* Task prompt *
Exact copies of all the records below should be returned.

* Supplied information *
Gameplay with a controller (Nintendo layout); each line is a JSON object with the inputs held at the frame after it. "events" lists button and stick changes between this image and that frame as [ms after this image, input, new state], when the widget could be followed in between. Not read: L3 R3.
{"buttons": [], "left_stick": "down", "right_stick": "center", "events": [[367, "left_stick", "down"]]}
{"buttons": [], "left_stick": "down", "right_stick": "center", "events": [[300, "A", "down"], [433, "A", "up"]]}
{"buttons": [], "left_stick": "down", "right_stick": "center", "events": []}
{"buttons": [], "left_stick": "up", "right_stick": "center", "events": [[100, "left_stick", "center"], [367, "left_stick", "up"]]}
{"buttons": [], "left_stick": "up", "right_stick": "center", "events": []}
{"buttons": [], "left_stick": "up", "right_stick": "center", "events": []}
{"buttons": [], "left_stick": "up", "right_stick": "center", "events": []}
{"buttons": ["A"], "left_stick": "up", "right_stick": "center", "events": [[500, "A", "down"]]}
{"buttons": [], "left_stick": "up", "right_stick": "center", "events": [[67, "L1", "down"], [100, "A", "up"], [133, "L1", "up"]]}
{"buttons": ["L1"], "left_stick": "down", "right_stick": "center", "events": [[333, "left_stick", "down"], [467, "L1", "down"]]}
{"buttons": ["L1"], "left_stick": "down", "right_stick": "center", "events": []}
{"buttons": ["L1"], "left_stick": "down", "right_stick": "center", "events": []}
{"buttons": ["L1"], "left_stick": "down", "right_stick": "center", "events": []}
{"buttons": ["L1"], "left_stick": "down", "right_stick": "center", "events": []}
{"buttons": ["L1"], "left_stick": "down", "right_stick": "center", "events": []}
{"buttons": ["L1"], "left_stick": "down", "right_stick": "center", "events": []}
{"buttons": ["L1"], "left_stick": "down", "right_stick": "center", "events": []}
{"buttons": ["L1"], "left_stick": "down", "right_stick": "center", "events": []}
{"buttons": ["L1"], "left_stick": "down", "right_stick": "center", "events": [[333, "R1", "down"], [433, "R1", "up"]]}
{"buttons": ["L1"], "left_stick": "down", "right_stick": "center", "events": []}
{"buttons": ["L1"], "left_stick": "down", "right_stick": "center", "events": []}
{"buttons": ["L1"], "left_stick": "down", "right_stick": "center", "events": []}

* Answer section *
Gameplay with a controller (Nintendo layout); each line is a JSON object with the inputs held at the frame after it. "events" lists button and stick changes between this image and that frame as [ms after this image, input, new state], when the widget could be followed in between. Not read: L3 R3.
{"buttons": [], "left_stick": "down", "right_stick": "center", "events": [[367, "left_stick", "down"]]}
{"buttons": [], "left_stick": "down", "right_stick": "center", "events": [[300, "A", "down"], [433, "A", "up"]]}
{"buttons": [], "left_stick": "down", "right_stick": "center", "events": []}
{"buttons": [], "left_stick": "up", "right_stick": "center", "events": [[100, "left_stick", "center"], [367, "left_stick", "up"]]}
{"buttons": [], "left_stick": "up", "right_stick": "center", "events": []}
{"buttons": [], "left_stick": "up", "right_stick": "center", "events": []}
{"buttons": [], "left_stick": "up", "right_stick": "center", "events": []}
{"buttons": ["A"], "left_stick": "up", "right_stick": "center", "events": [[500, "A", "down"]]}
{"buttons": [], "left_stick": "up", "right_stick": "center", "events": [[67, "L1", "down"], [100, "A", "up"], [133, "L1", "up"]]}
{"buttons": ["L1"], "left_stick": "down", "right_stick": "center", "events": [[333, "left_stick", "down"], [467, "L1", "down"]]}
{"buttons": ["L1"], "left_stick": "down", "right_stick": "center", "events": []}
{"buttons": ["L1"], "left_stick": "down", "right_stick": "center", "events": []}
{"buttons": ["L1"], "left_stick": "down", "right_stick": "center", "events": []}
{"buttons": ["L1"], "left_stick": "down", "right_stick": "center", "events": []}
{"buttons": ["L1"], "left_stick": "down", "right_stick": "center", "events": []}
{"buttons": ["L1"], "left_stick": "down", "right_stick": "center", "events": []}
{"buttons": ["L1"], "left_stick": "down", "right_stick": "center", "events": []}
{"buttons": ["L1"], "left_stick": "down", "right_stick": "center", "events": []}
{"buttons": ["L1"], "left_stick": "down", "right_stick": "center", "events": [[333, "R1", "down"], [433, "R1", "up"]]}
{"buttons": ["L1"], "left_stick": "down", "right_stick": "center", "events": []}
{"buttons": ["L1"], "left_stick": "down", "right_stick": "center", "events": []}
{"buttons": ["L1"], "left_stick": "down", "right_stick": "center", "events": []}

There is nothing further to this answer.